_Supplied records_
◇ ◇ ◇ ◇
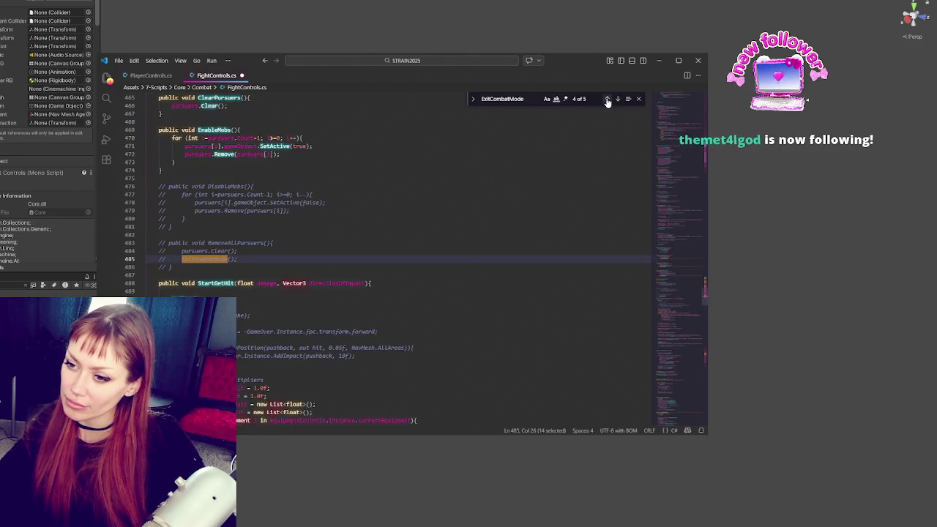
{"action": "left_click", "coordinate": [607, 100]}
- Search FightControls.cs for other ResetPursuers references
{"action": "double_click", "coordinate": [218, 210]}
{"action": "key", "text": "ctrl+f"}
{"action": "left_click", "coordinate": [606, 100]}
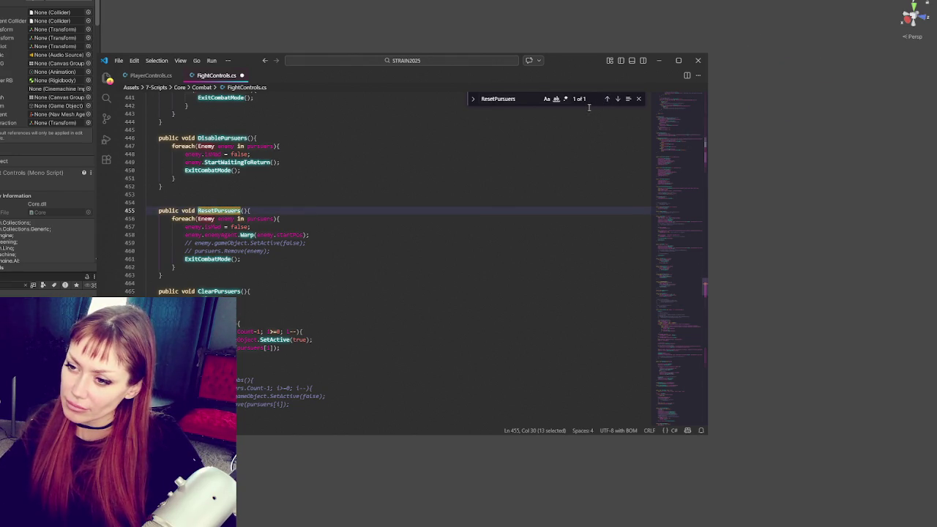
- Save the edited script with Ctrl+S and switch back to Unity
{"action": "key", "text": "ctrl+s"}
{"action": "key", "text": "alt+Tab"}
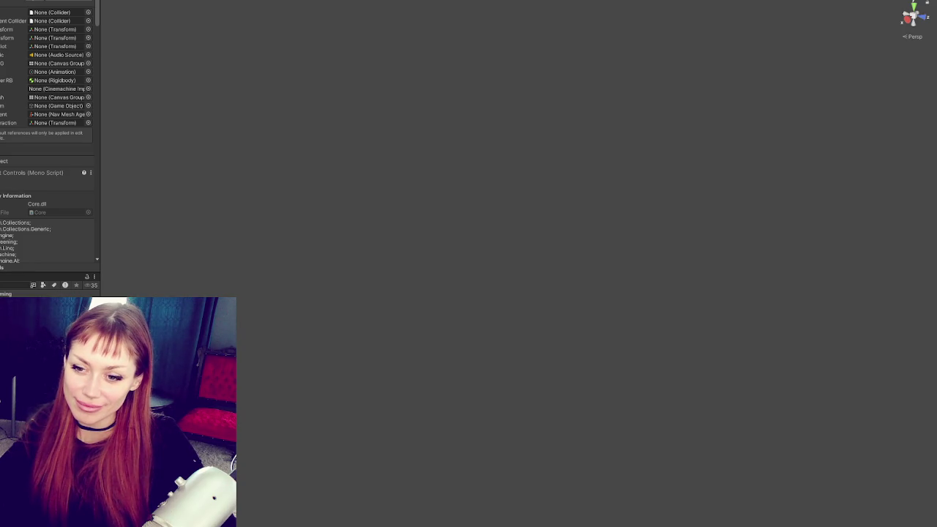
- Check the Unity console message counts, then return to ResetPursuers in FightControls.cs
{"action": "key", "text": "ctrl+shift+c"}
◇ ◇ ◇ ◇
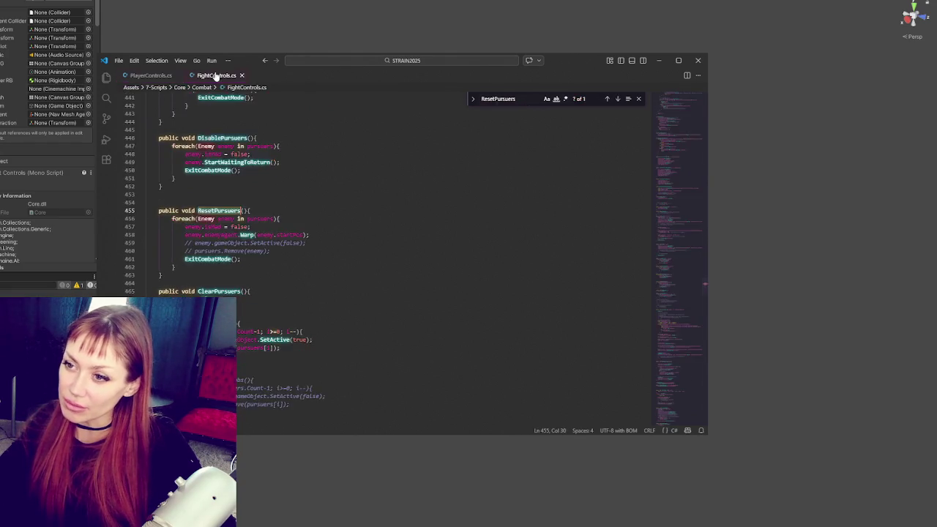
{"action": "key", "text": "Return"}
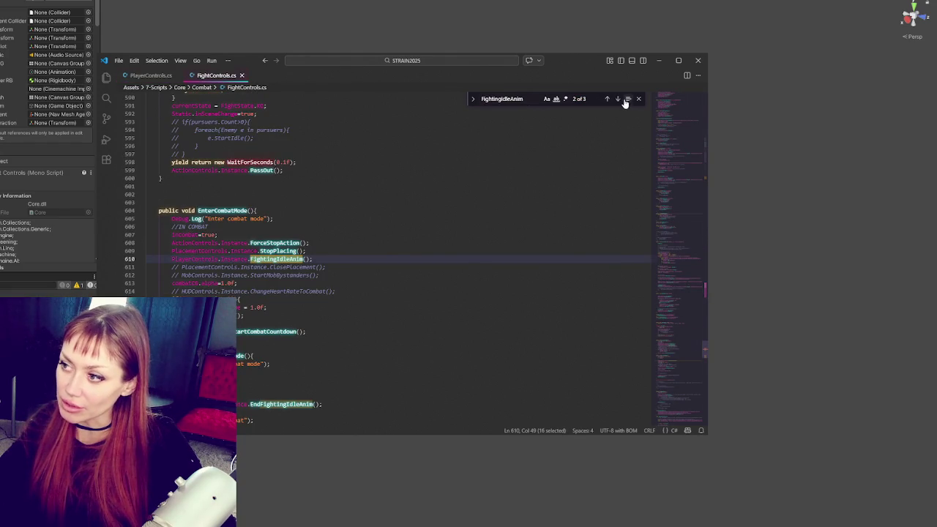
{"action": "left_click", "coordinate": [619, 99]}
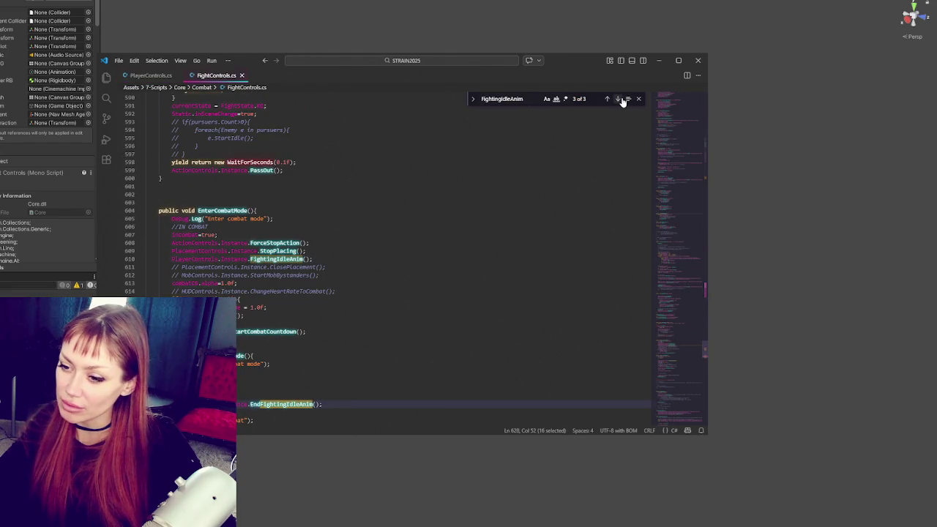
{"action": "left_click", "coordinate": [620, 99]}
◇ ◇ ◇ ◇
_Work task_
Which lines hold the word "action"? Copy each of them from the records.

_Answer section_
{"action": "left_click", "coordinate": [607, 100]}
{"action": "double_click", "coordinate": [218, 210]}
{"action": "key", "text": "ctrl+f"}
{"action": "left_click", "coordinate": [606, 100]}
{"action": "key", "text": "ctrl+s"}
{"action": "key", "text": "alt+Tab"}
{"action": "key", "text": "ctrl+shift+c"}
{"action": "key", "text": "Return"}
{"action": "left_click", "coordinate": [619, 99]}
{"action": "left_click", "coordinate": [620, 99]}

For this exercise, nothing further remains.